Parasites are degenerate forms of free-living or mutualistic organisms.
They became parasites when something went wrong as a result of the Fall.
For example, the parasite came to invade the wrong host or the wrong organ
within the host, or it changed to harm the host where it did not before.
Parasites are far from degenerate. They have lost features that are
familiar to us as nonparasites, but they also have acquired many other
highly sophisticated features and abilities, allowing them to find
their hosts, to survive their hosts' immune systems (often multiple hosts
for one parasite), and to survive some otherwise hostile environments
within their hosts. Creationists themselves tout the complexity of the
immune system; does not circumventing an
immune system
deserve at least as much credit? Fast-evolving viruses like the common
cold show that such adaptations are evolving all the time.
Here are just a few features that parasites have. Similar adaptations
are common (Hajek and St. Leger 1994; Zimmer 2000):
Sacculina, a parasitic barnacle, infests crabs. It prevents the
crab from molting and reproducing and induces the crab to care for
the parasite's brood as if it were the crab's. Even male crabs are
feminized to groom as if they had a female's brood pouch (Zimmer
2000, 79-82).
The larva of the Hymenoepimecis wasp parasitizes an orb-weaving
spider. When the larva is ready to pupate, it modifies the spider's
behavior to make it spin a cocoon for the wasp (Eberhard 2000).
The fungus Entomophthora muscae infects and kills house flies, but
before it kills them, it manipulates the fly's behavior to make it
crawl to a high place and adopt a sexually receptive pose, behaviors
that increase the likelihood of the fungus spreading to other flies
(Moller 1993).
Evolution often goes the other way; parasites that initially are very
harmful become more benign to their host over time. The virulence of a
pathogen is generally predictable on the basis of evolutionary
principles. For example, parasites are less virulent at low host
population densities where the parasites risk destroying available
hosts and themselves with them (Nesse and Williams 1994, 57-61; Zimmer
2000, 151-155).
Why do organisms have defenses against pathogens in the first place?

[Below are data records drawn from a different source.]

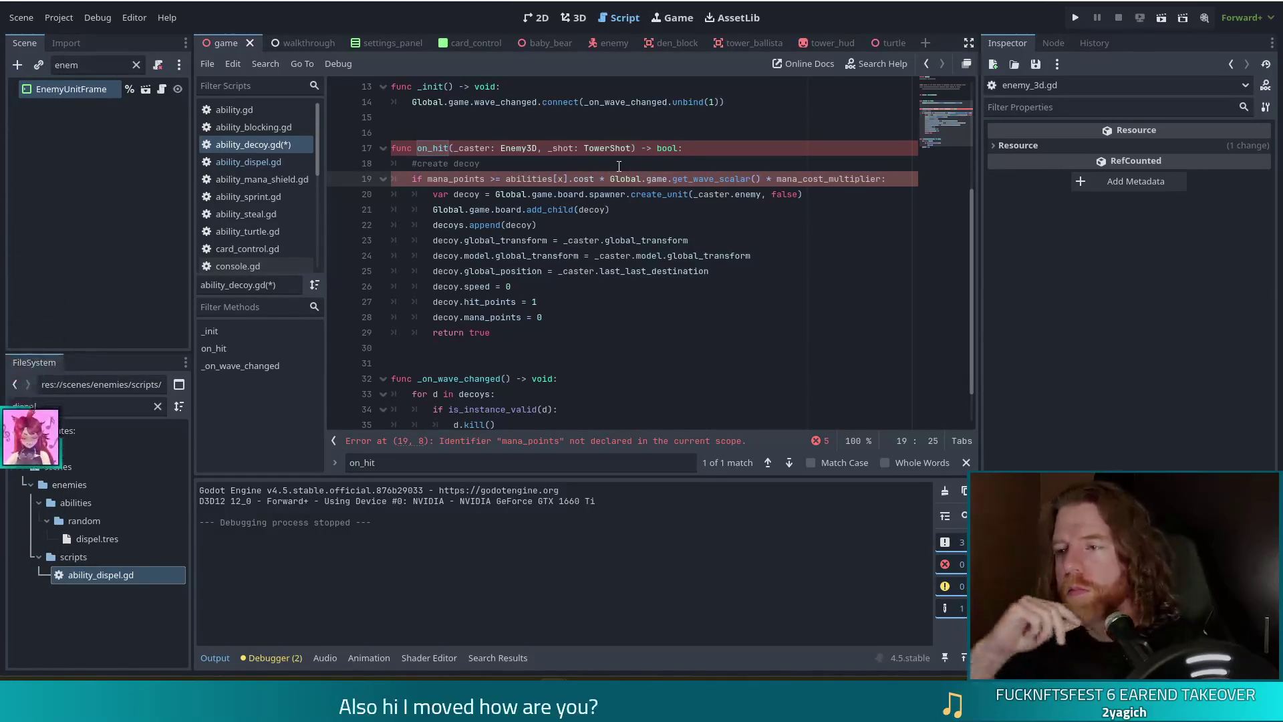
click(565, 179)
drag(567, 179, 560, 179)
right_click(560, 179)
key(Escape)
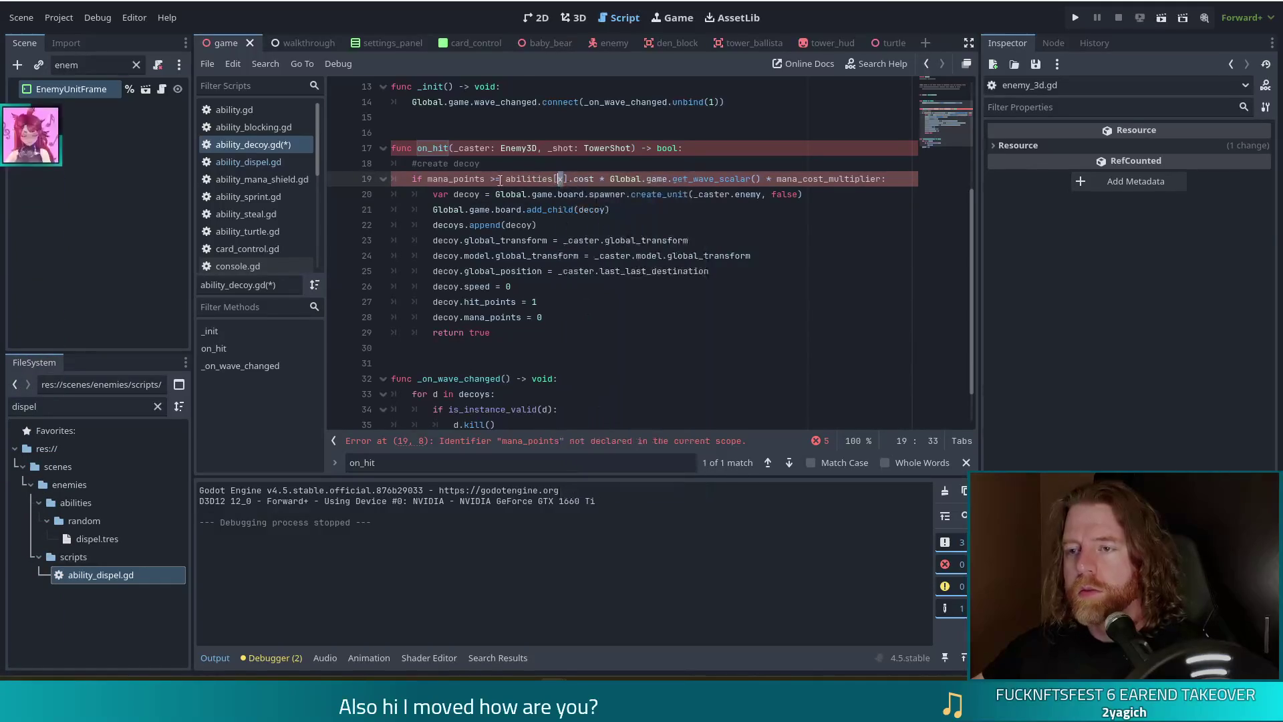
mouse_move(555, 217)
key(ctrl+Left)
key(ctrl+Left)
text(_)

They would not have been needed in a pre-Fall world without pathogens,
and their complexity and effectiveness show that features such as
immune systems are not degenerate forms themselves.
References:
Eberhard, William G., 2000. Spider manipulation by a wasp larva.
Nature 406: 255-256.
Hajek, A. E. and R. J. St. Leger, 1994. Interactions between fungal
pathogens and insect hosts. Annual Review of Entomology 39:
293-322.
Moller, Anders Pape, 1993. A fungus infecting domestic flies
manipulates sexual behaviour of its host. Behavioral Ecology and
Sociobiology 33: 403-407.
Nesse, R. M. and C. G. Williams, 1994. (see below)

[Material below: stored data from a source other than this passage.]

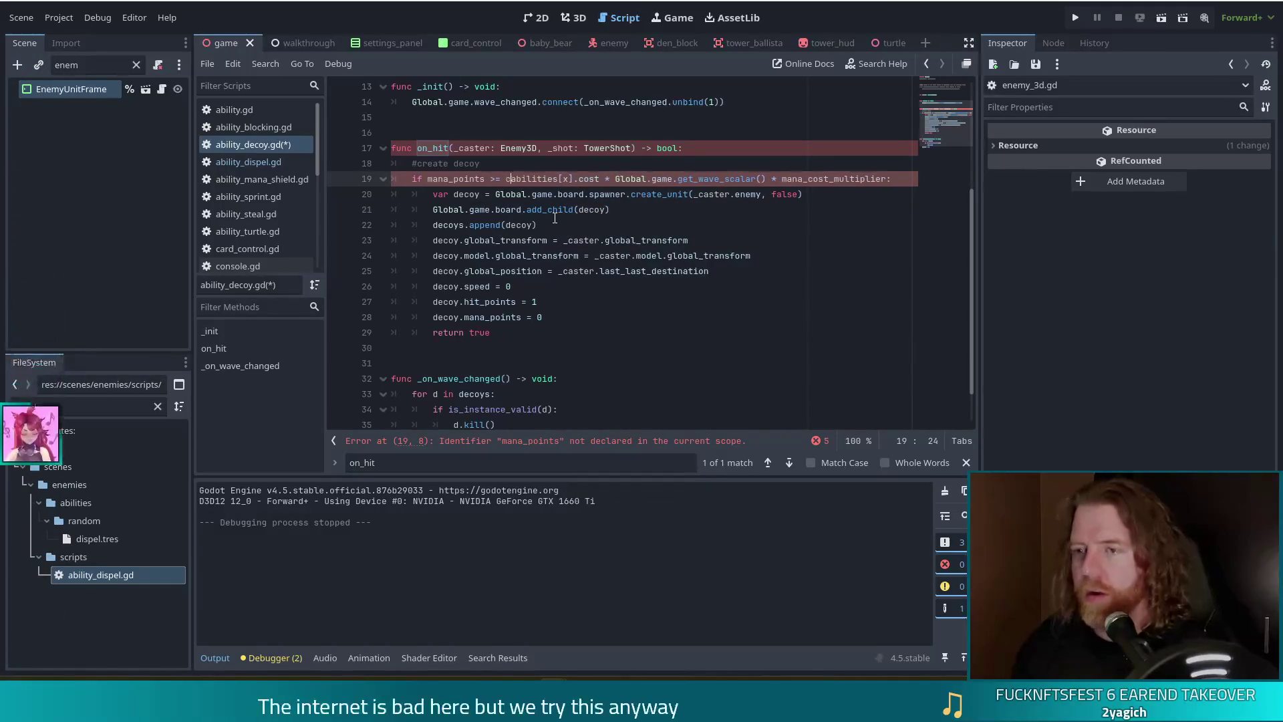
text(cast)
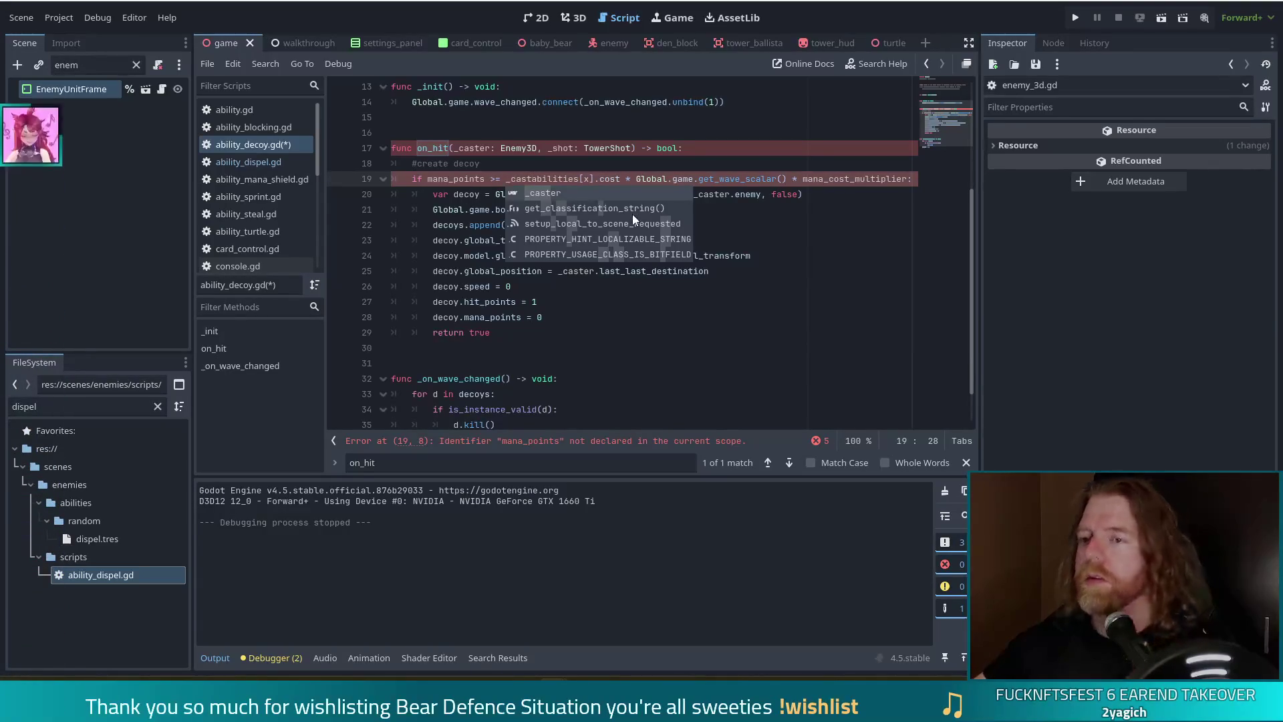
Index the decoy's ability cost with _caster.get_ability_index(self) and split the condition across two lines.
key(Return)
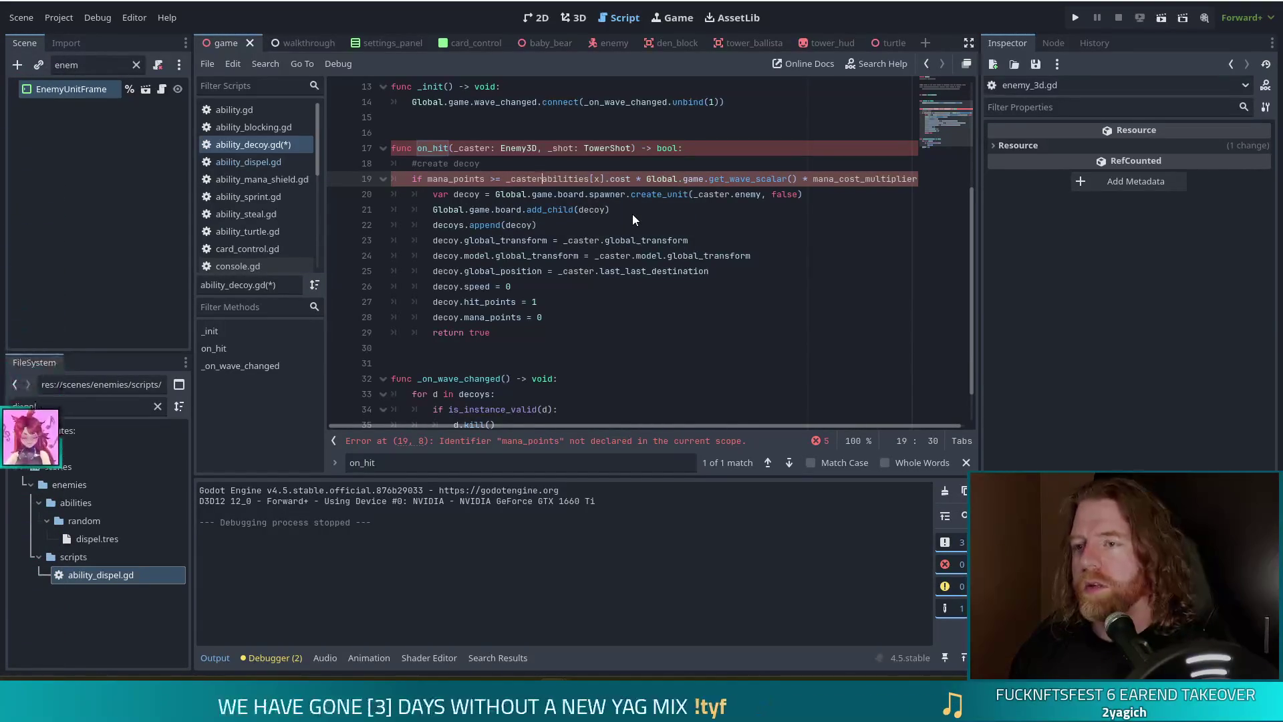
text(.)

Zimmer, Carl, 2000. Parasite Rex. (see below)
Further Reading:
Nesse, Randolph M. and George C. Williams, 1994. Why We Get Sick, New
York: Times Books.
Sapolsky, Robert, 2003. Bugs in the brain. Scientific American
288(3)
(Mar.): 94-97.
Zimmer, Carl, 2000. Parasite Rex: inside the bizarre world of nature's
most dangerous creatures. New York: The Free Press.